Before I started studying, I’d make little sticky notes with motivational quotes and such that would make me smile whenever I looked at them and this would also put me in a better mood. When I took breaks, I would go eat snacks or watch a YouTube video, anything to make me forget studies for that short period of time and this, I’ve seen, really refreshes your brain. But you need to have a lot of self-control and make sure you don’t get distracted.

What to before the exam:

Before going in for the exam, I’d make sure to get at least 5 hours of sleep. When your brain is well-rested, it’ll be able to process things better and work more efficiently. I also made sure to have a good breakfast, something that makes me more awake. I’d do quick revisions on anything that I think I should still go through and go through questions that I missed out on. Before going into the exam, id talk with my friends, make a few jokes and make myself feel relaxed. The better you feel, the better the outcome will be.

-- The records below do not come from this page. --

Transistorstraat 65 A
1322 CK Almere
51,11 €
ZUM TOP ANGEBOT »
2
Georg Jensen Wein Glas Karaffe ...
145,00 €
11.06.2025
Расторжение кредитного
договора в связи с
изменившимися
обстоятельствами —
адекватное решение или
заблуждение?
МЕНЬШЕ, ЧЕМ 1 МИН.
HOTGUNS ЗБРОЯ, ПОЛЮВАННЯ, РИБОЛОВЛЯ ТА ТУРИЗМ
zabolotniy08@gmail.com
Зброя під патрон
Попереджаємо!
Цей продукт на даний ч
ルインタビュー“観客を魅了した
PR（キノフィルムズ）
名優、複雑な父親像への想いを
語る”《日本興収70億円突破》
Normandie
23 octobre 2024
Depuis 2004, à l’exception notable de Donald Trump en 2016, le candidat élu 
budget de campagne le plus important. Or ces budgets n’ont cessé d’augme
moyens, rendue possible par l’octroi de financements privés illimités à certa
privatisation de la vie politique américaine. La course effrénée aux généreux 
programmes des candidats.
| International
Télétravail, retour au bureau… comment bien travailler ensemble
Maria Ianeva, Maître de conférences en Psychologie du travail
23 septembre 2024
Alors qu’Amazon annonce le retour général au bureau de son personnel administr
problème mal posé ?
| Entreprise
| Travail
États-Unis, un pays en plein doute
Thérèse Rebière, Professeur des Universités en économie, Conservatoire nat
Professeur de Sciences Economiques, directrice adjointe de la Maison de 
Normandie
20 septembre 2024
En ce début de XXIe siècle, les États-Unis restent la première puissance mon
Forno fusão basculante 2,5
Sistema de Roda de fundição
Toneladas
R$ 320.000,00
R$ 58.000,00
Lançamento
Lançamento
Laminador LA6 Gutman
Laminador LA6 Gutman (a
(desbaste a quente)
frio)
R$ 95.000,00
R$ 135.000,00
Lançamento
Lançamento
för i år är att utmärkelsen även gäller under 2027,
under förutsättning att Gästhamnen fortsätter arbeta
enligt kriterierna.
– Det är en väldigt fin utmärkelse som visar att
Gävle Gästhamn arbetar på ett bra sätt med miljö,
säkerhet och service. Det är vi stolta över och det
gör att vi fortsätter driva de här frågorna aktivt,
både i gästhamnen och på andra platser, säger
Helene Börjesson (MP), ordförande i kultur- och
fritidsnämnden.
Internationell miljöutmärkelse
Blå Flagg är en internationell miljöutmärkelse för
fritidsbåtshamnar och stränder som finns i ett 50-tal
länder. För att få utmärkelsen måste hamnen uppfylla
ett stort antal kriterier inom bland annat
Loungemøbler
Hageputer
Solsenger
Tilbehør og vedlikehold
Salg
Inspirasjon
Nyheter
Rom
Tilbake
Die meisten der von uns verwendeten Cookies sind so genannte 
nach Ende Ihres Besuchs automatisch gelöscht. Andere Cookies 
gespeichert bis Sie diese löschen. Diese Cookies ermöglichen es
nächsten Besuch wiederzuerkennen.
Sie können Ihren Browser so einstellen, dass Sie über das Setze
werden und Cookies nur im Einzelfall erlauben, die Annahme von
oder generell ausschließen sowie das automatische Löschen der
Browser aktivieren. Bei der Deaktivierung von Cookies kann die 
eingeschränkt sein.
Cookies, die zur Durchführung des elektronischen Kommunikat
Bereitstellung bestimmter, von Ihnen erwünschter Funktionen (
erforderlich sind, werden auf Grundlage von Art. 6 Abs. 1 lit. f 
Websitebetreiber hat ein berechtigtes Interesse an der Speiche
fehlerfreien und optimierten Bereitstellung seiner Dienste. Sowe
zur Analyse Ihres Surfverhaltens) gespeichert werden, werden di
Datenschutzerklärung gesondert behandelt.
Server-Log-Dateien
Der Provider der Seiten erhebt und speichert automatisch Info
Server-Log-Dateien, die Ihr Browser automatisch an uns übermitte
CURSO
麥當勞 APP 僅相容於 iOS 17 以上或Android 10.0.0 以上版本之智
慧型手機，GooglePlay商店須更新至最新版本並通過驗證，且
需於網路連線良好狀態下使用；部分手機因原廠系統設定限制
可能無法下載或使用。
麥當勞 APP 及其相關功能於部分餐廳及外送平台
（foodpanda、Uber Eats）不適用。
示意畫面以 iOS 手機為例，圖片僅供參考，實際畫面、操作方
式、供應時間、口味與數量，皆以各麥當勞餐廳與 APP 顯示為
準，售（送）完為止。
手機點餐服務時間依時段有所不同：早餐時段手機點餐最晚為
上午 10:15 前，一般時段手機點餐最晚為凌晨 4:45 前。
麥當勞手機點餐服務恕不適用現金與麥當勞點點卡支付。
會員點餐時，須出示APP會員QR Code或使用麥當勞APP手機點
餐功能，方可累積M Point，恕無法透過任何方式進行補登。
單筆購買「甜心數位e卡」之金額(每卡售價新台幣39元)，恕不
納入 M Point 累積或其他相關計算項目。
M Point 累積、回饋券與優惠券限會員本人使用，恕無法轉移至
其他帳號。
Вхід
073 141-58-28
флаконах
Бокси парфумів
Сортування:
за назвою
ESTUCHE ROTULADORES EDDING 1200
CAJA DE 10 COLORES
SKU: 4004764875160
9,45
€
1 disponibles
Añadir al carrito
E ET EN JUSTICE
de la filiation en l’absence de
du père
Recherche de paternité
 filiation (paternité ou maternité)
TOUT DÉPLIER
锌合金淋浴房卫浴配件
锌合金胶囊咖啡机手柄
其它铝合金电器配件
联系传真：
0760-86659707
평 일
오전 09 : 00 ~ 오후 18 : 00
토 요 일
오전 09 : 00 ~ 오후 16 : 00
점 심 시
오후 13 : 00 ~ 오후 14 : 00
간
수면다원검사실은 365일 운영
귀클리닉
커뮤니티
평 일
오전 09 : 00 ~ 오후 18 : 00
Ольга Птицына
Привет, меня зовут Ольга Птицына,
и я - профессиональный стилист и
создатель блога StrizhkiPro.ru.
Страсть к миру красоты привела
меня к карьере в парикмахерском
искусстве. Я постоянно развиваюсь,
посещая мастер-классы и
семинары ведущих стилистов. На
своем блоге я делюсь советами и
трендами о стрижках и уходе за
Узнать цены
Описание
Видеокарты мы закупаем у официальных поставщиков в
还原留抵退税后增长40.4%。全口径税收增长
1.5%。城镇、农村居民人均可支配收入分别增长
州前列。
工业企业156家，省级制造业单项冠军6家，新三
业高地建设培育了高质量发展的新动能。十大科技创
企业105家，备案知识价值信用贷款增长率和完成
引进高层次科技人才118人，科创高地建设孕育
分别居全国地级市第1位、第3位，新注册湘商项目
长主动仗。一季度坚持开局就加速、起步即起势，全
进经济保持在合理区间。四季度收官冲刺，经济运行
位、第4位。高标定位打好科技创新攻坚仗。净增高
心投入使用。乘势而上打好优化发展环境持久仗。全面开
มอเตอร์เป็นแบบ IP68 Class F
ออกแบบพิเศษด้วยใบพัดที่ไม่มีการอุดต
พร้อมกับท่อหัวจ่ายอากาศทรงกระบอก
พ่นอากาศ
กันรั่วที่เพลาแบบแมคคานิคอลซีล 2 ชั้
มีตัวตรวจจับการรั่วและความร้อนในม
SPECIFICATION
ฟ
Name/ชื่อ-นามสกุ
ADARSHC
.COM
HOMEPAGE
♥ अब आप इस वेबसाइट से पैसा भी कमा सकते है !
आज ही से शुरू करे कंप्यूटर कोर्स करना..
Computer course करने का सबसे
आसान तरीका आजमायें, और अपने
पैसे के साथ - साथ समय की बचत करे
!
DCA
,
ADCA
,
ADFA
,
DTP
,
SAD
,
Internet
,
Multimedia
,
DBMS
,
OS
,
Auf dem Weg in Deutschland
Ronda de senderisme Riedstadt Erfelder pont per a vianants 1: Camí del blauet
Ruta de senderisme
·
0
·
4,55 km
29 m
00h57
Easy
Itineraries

What to do during the exam:

Read the questions very carefully. Understand what exactly they’re asking and look out for keywords. Underline the actual question in the text. Pace yourselves and don’t be in a hurry to finish the exam, rather make sure you’re answering and giving all possible details in your answer that would be required. Do not panic, and if you feel like you are, look up and close your eyes, take a deep breath and remind yourself that you’ve got this. If there’s a particularly tough question that you can’t figure out then mark the question and move on to the next. Come back to that question later on after you’ve done the rest. Once you’re done with the paper, do a quick recheck and then close it. It’s done, it’s over, you don’t need to fret over it now. Put your head down and take a nap if you can.